---------- DATASET

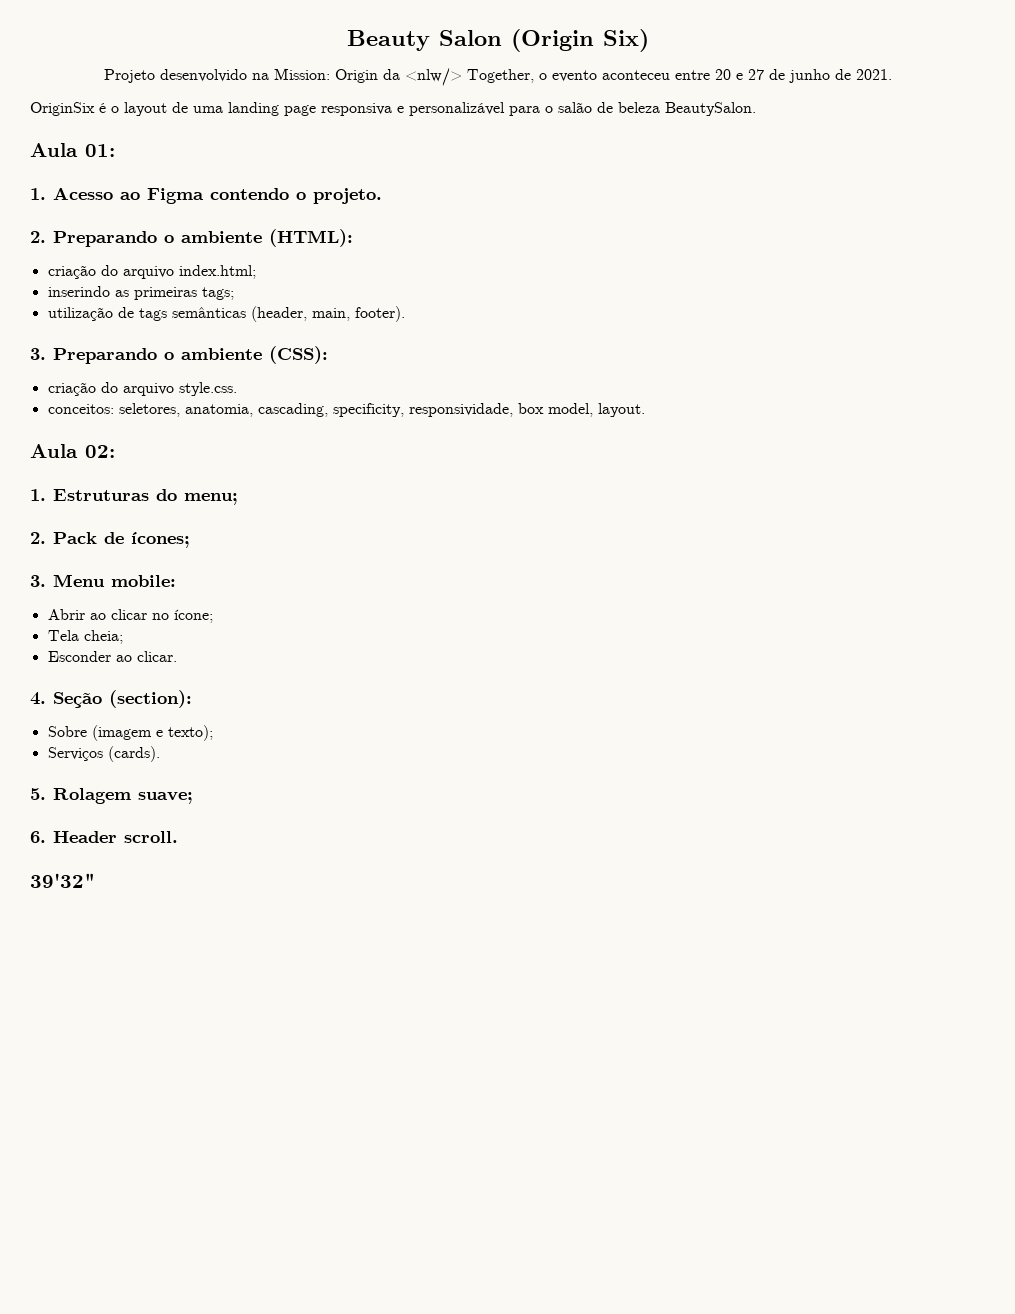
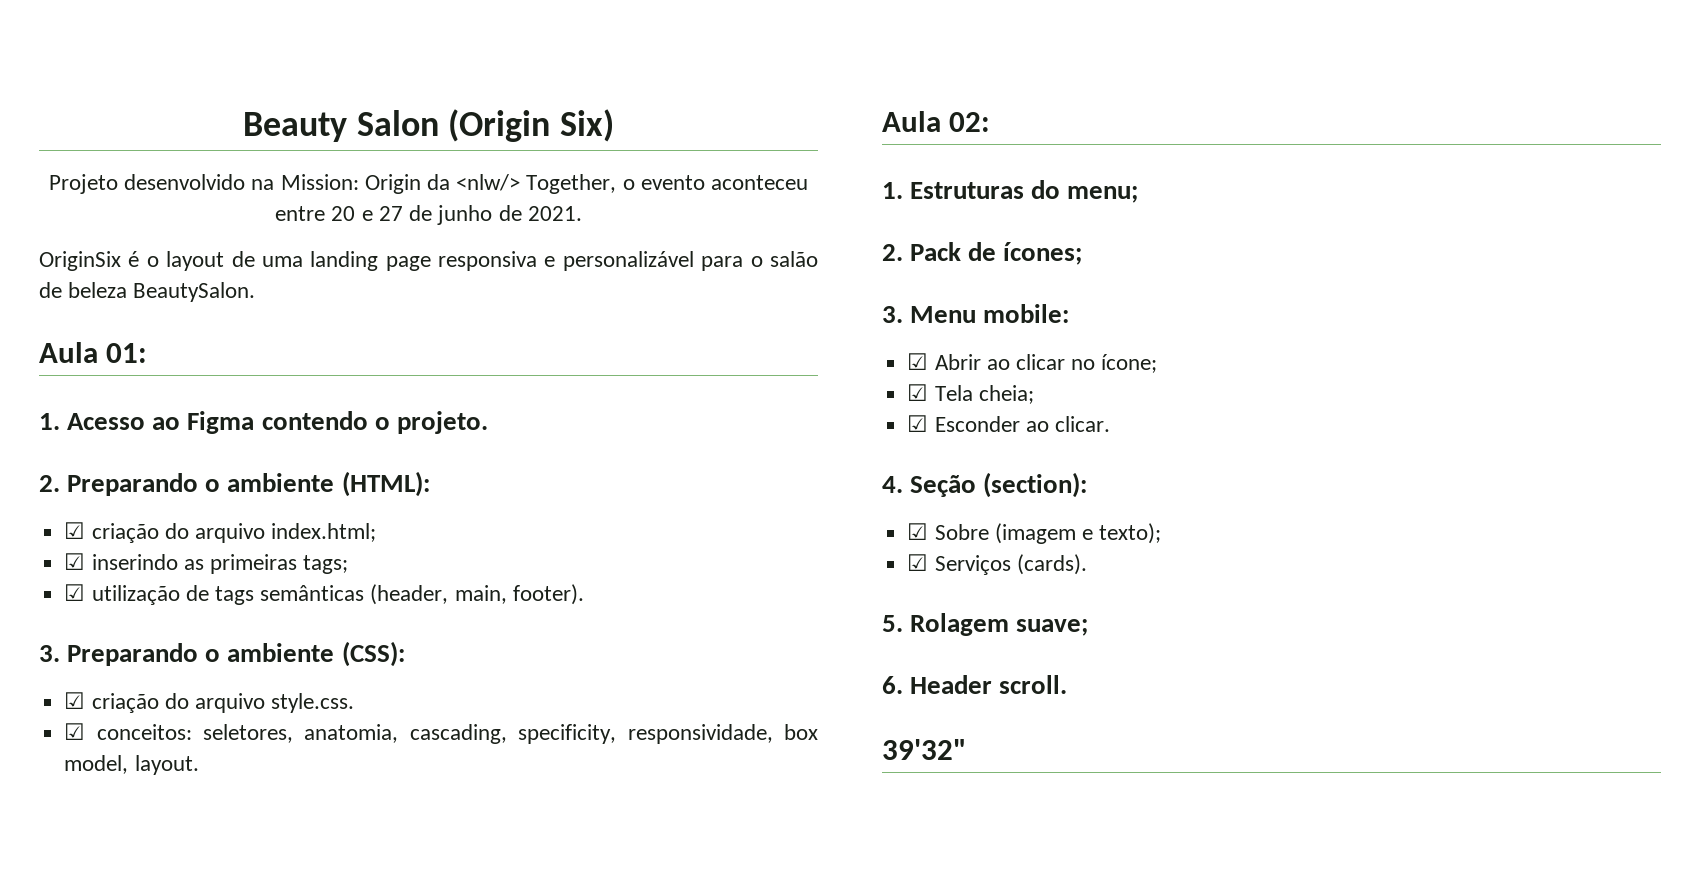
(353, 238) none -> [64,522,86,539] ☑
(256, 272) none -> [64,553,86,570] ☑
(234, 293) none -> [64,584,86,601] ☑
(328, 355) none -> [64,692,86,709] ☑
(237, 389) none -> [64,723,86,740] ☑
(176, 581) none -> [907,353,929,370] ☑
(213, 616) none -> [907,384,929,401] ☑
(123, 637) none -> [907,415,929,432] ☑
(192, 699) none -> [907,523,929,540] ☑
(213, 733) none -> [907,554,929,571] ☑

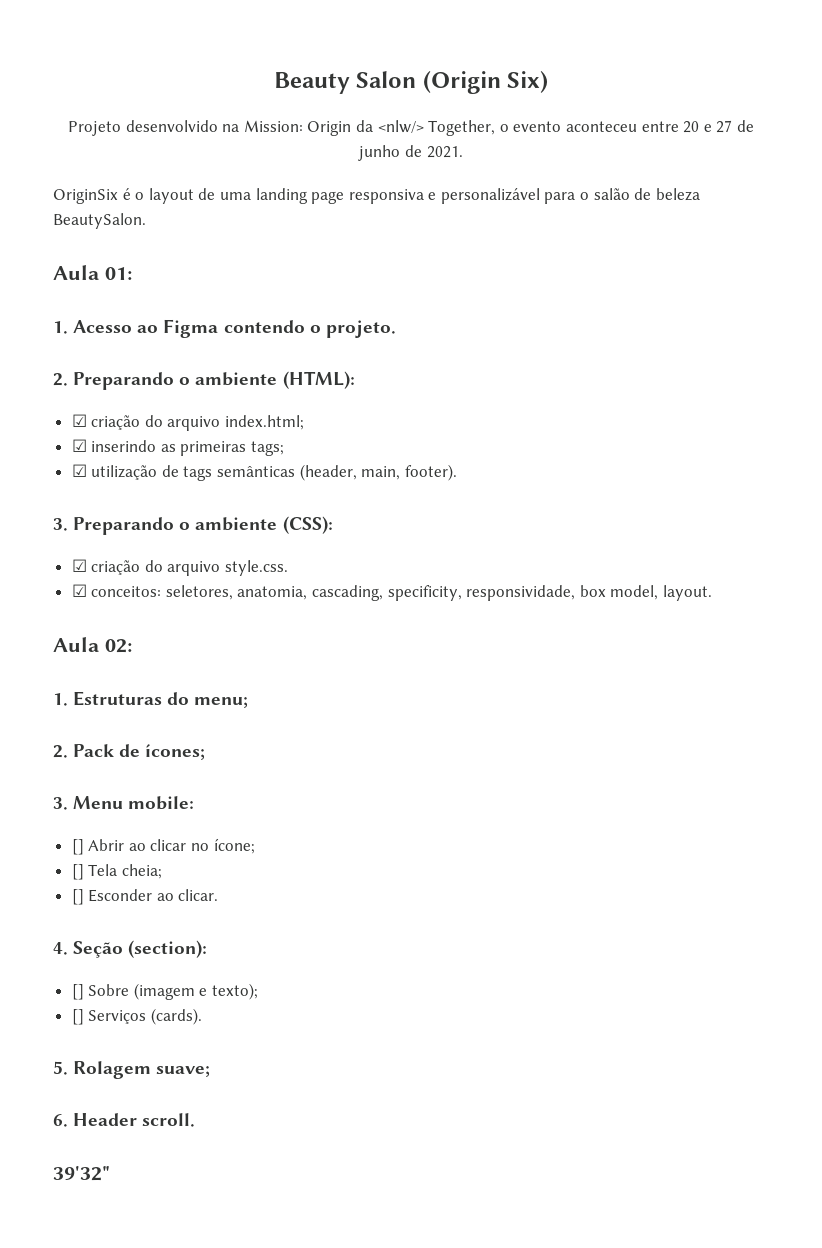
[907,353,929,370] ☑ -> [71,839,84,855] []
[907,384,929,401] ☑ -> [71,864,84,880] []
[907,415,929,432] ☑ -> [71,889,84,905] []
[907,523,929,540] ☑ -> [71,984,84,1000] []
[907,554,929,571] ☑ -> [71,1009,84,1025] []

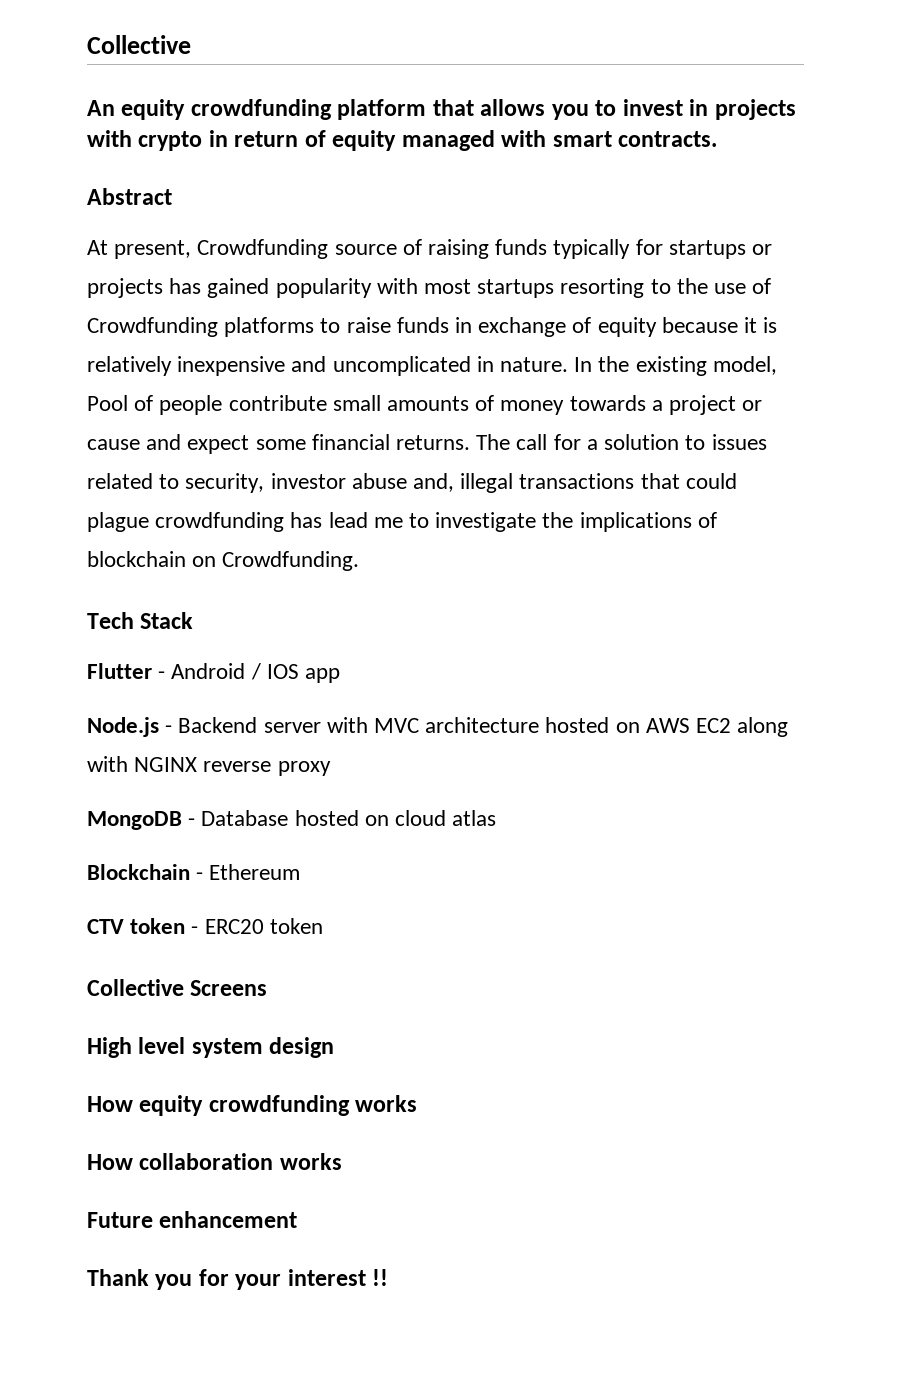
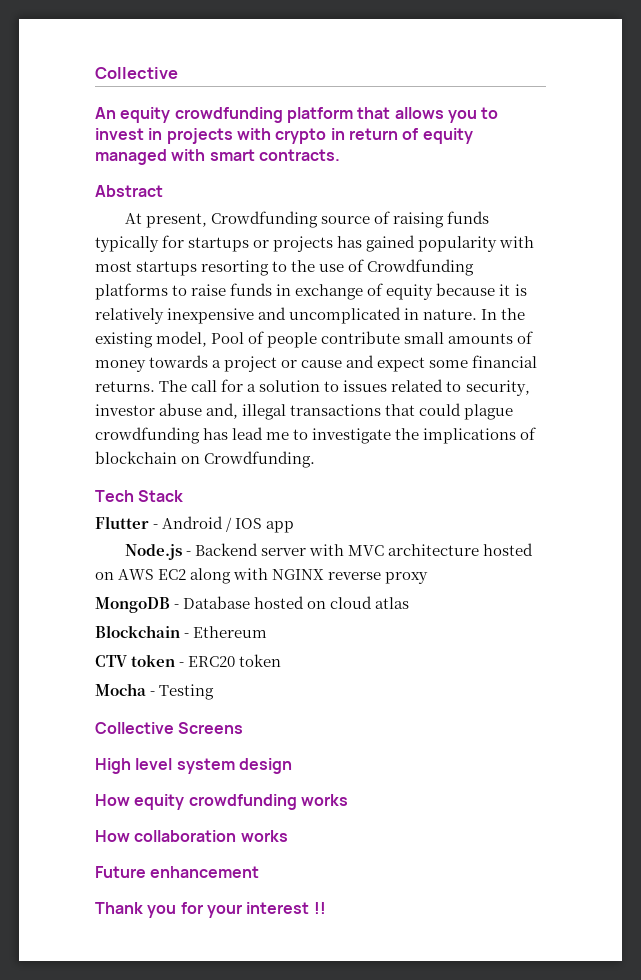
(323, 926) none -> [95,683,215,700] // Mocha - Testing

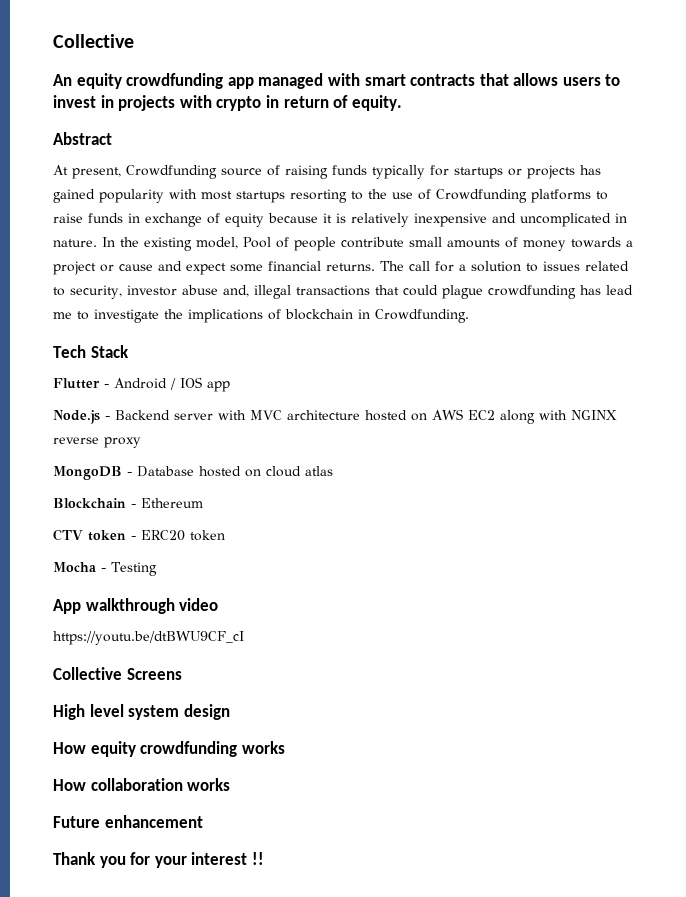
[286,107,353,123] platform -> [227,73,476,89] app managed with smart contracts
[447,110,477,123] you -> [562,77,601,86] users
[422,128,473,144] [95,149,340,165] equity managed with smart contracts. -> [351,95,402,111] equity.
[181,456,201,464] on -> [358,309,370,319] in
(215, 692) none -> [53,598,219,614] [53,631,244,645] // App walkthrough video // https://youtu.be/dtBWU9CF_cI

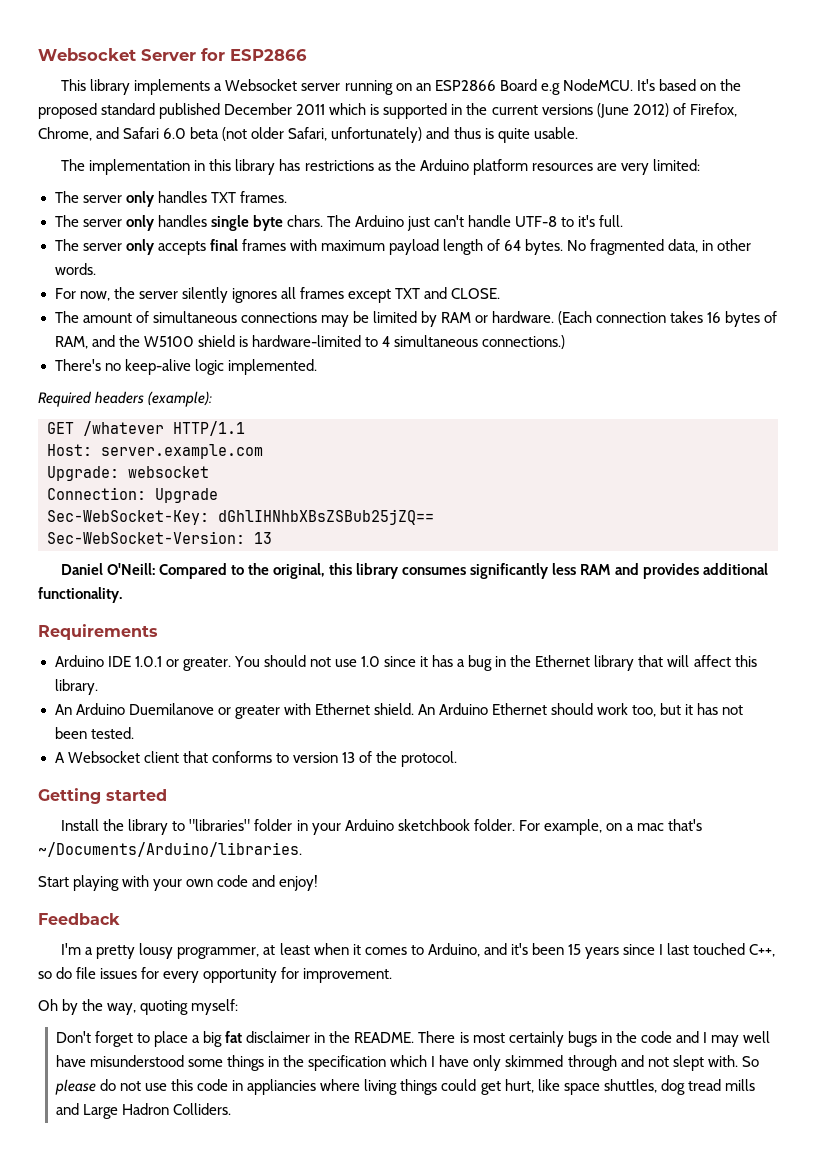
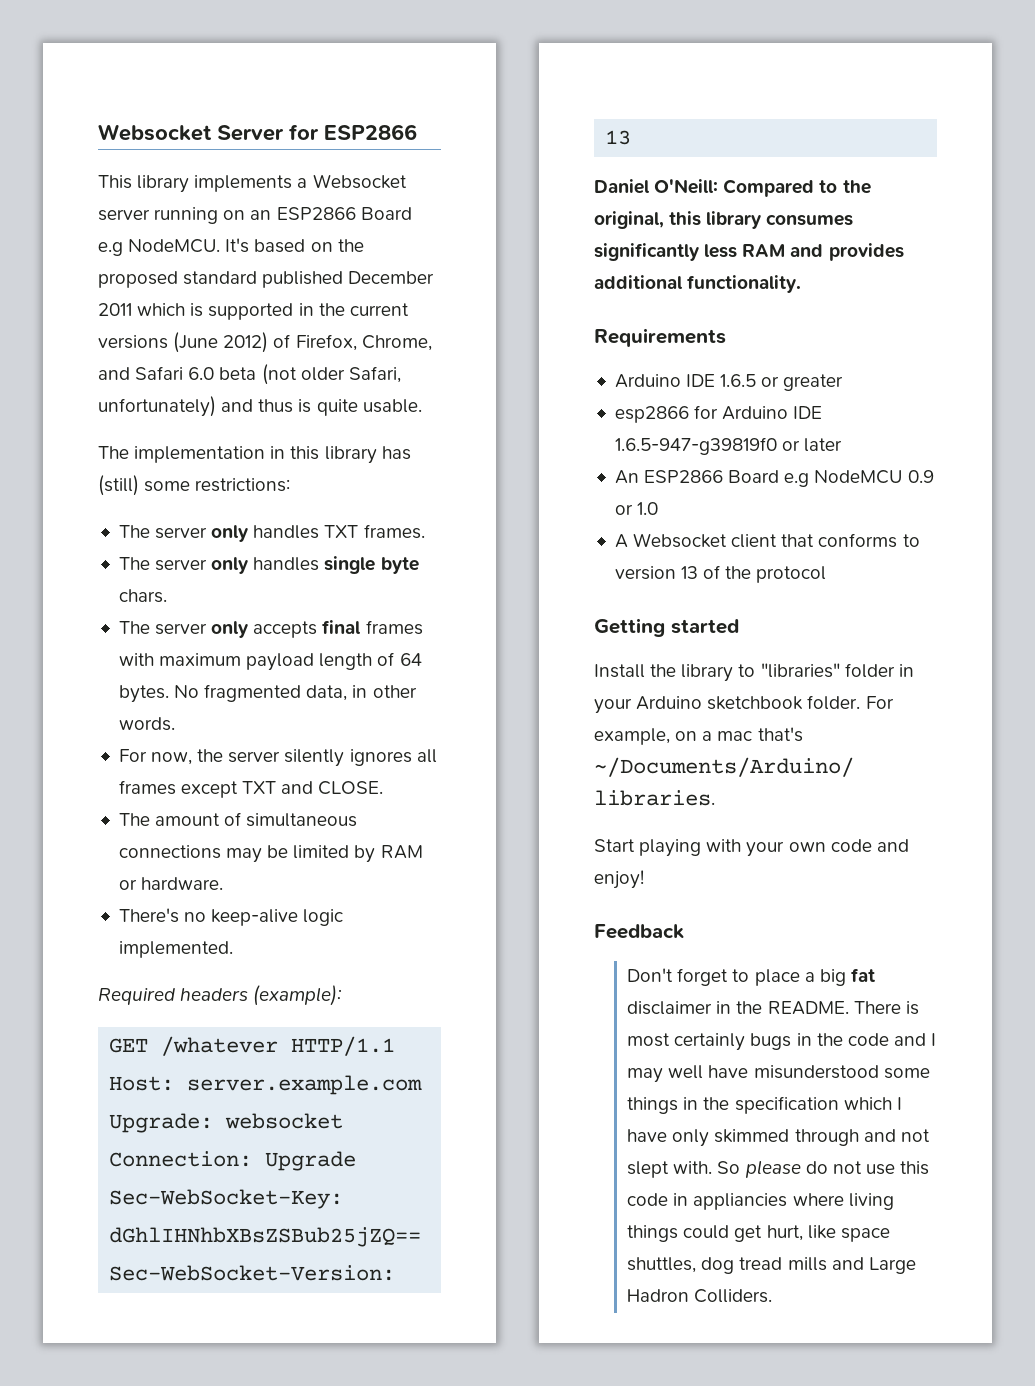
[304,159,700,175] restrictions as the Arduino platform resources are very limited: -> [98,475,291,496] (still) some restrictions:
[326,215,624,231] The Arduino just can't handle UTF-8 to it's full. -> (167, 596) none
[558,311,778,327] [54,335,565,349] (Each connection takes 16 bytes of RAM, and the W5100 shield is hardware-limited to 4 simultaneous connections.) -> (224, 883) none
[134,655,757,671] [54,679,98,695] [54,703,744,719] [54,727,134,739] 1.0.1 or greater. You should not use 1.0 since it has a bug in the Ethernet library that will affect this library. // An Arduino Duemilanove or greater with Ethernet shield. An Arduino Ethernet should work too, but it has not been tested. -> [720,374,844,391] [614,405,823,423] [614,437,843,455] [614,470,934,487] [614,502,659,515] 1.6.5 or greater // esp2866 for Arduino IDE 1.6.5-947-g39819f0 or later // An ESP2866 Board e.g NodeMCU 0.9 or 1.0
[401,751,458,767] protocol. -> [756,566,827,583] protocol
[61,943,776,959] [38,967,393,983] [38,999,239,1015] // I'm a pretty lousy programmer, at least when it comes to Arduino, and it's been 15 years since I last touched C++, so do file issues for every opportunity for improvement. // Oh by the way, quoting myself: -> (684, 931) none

--------------------

TASK OBJECTIVE: Within the entries above, the lines from the one containing "(256, 272) none -> [64,553,86,570] ☑" through the one containing "[907,353,929,370] ☑ -> [71,839,84,855] []" are to be transcribed exactly, ends included, pictures excluded.

RESPONSE TO THIS EXERCISE:
(256, 272) none -> [64,553,86,570] ☑
(234, 293) none -> [64,584,86,601] ☑
(328, 355) none -> [64,692,86,709] ☑
(237, 389) none -> [64,723,86,740] ☑
(176, 581) none -> [907,353,929,370] ☑
(213, 616) none -> [907,384,929,401] ☑
(123, 637) none -> [907,415,929,432] ☑
(192, 699) none -> [907,523,929,540] ☑
(213, 733) none -> [907,554,929,571] ☑

[907,353,929,370] ☑ -> [71,839,84,855] []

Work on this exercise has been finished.